El pibe de Tapiales no solo se adaptó al fútbol rápido y asociado del Viejo Continente, sino que se ganó los elogios de su «descubridor». «Es uno de los mejores jugadores del equipo. Espero que nos encontremos en el Puskás Aréna en el futuro, cuando juegue con la selección mayor», vaticinó Bank.
La adaptación no fue fácil, pero Simón se las ingenió con un inglés básico y la ayuda de un director técnico que hablaba español, lo que facilitó la comunicación táctica. «Me sorprendió el juego allá: juegan muy asociado, mucho en equipo y muy rápido.

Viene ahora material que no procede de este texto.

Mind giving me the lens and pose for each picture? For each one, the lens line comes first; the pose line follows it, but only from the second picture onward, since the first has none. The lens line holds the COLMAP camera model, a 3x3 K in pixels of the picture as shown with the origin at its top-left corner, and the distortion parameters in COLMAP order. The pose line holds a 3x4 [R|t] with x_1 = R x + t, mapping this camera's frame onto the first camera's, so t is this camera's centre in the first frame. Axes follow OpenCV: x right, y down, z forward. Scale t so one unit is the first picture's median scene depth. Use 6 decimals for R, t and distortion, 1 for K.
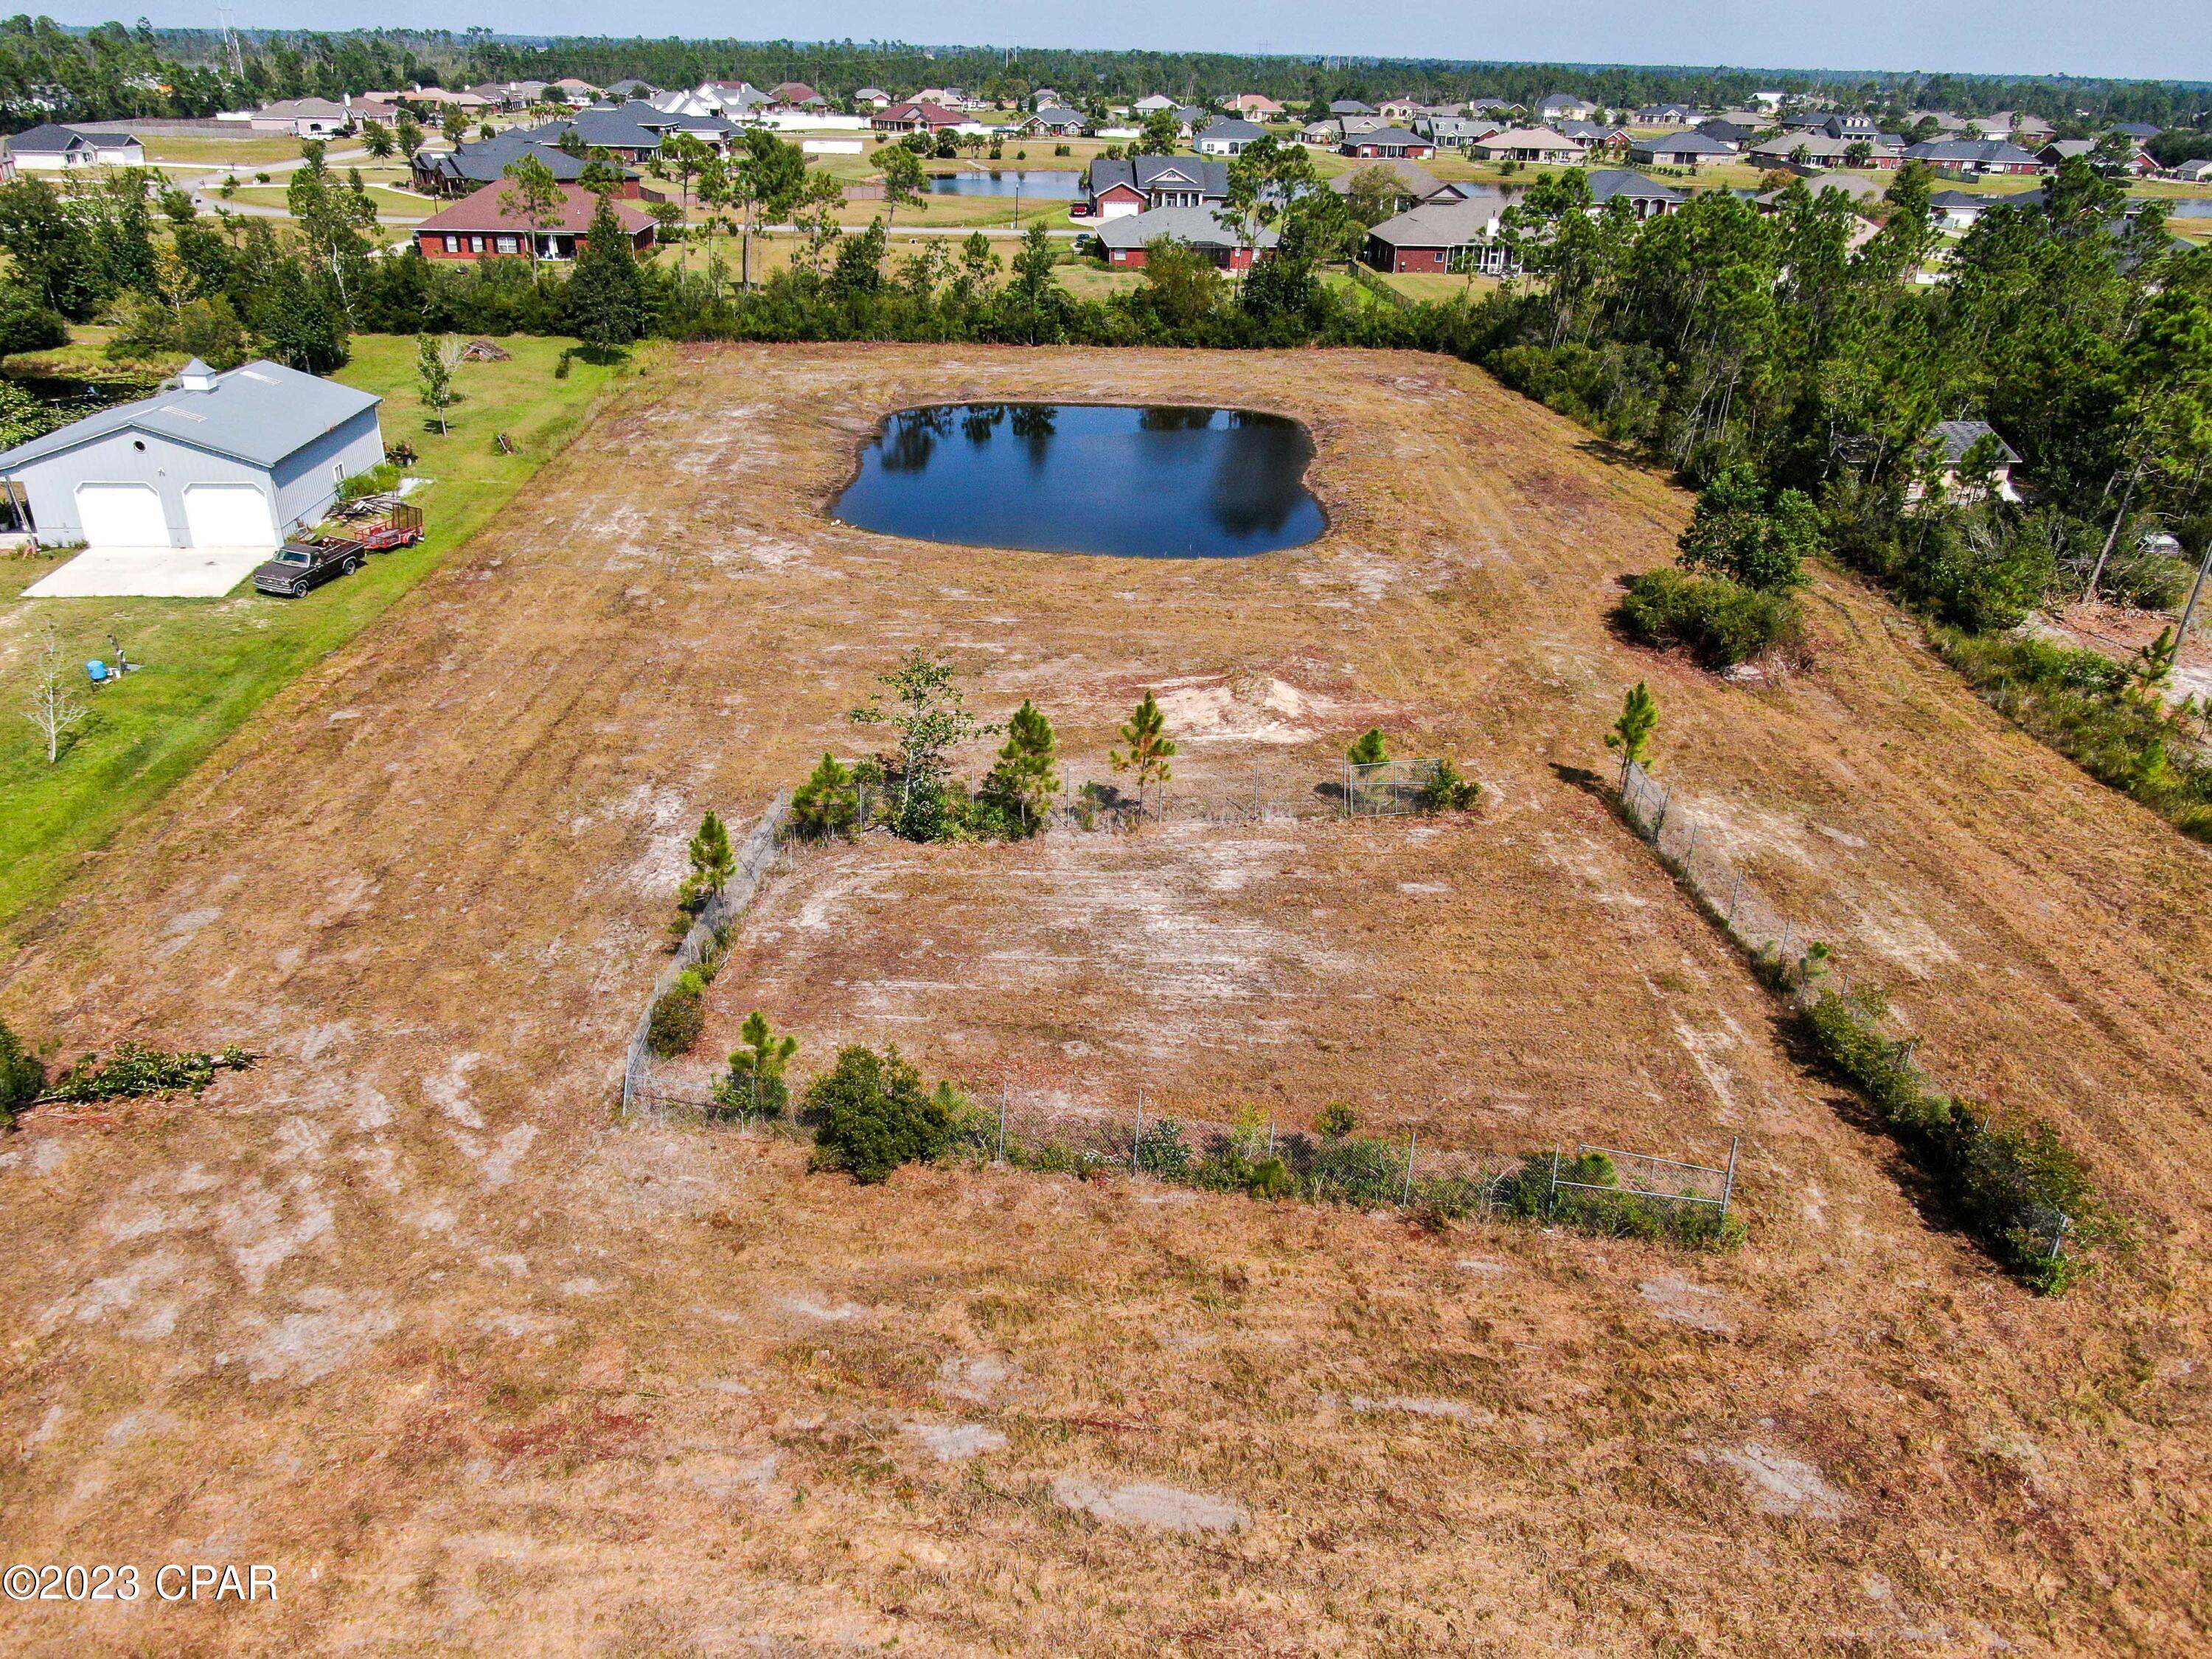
lens RADIAL K [[1592.8, 0, 1106.0], [0, 1592.8, 829.5], [0, 0, 1]] dist [-0.019637, 0.008610]
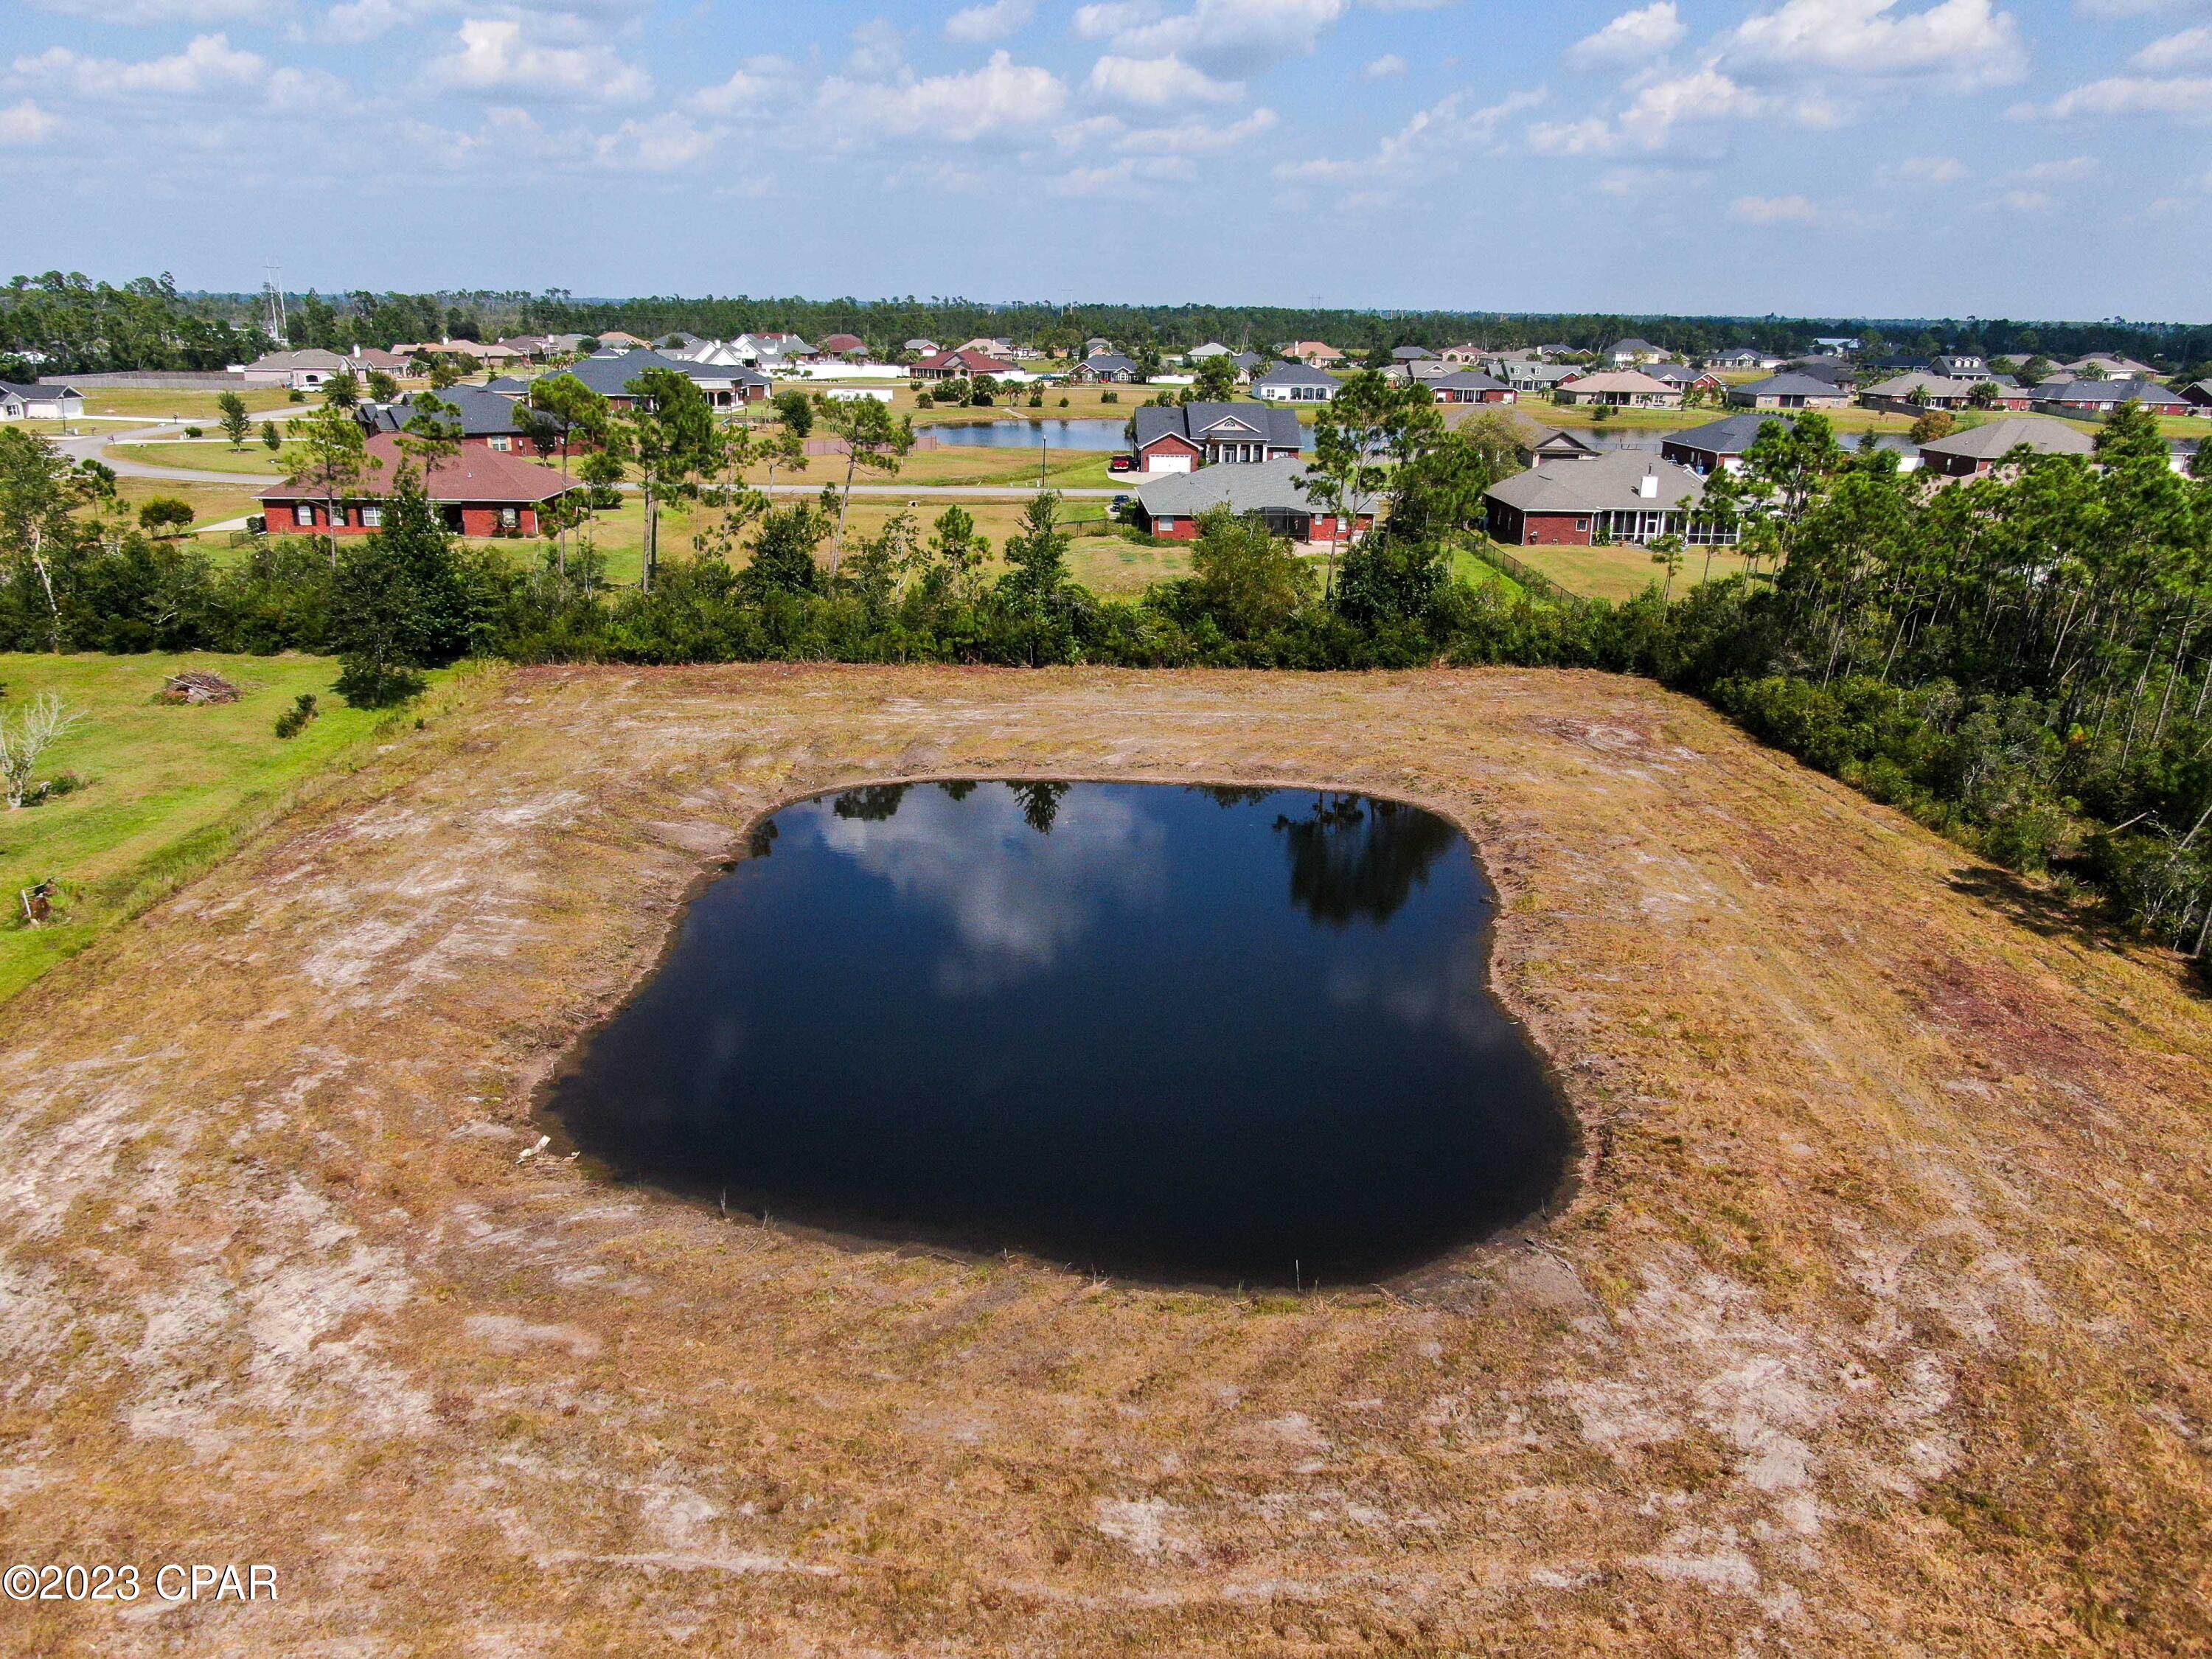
lens RADIAL K [[1592.8, 0, 1106.0], [0, 1592.8, 829.5], [0, 0, 1]] dist [-0.019637, 0.008610]
pose [[0.999380, 0.002778, -0.035087, 0.009500], [-0.007635, 0.990255, -0.139056, -0.136505], [0.034358, 0.139238, 0.989663, 0.324122]]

Me gustó ese estilo«, comentó el atacante, quien ya está en el radar del entrenador para los próximos compromisos de agosto. A pesar de las luces de la clasificación europea y el revuelo internacional, el pibe mantiene el eje. Sabe que su presente está en Domínico y que cada entrenamiento con la Reserva es un examen para convencer a Gustavo Quinteros, el DT de la Primera de Independiente.
“Uno siempre tiene objetivos y desde hace un tiempo que el mío es jugar para la Primera de Independiente. Trabajo para ir en ese camino y estas cosas que me están pasando las disfruto y ojalá me ayuden a sumarme al plantel de Primera”, sentenció Bodnar.
Para el pibe que salió del baby del Cultural, el camino está marcado: llevar la bandera de Tapiales y el apellido de su abuelo lo más alto posible, ya sea en el césped del Libertadores de América o en las modernas arenas de Budapest. El fútbol, como el Football Manager, a veces tiene esos «bugs» maravillosos que terminan convirtiendo a un pibe de barrio en una estrella internacional.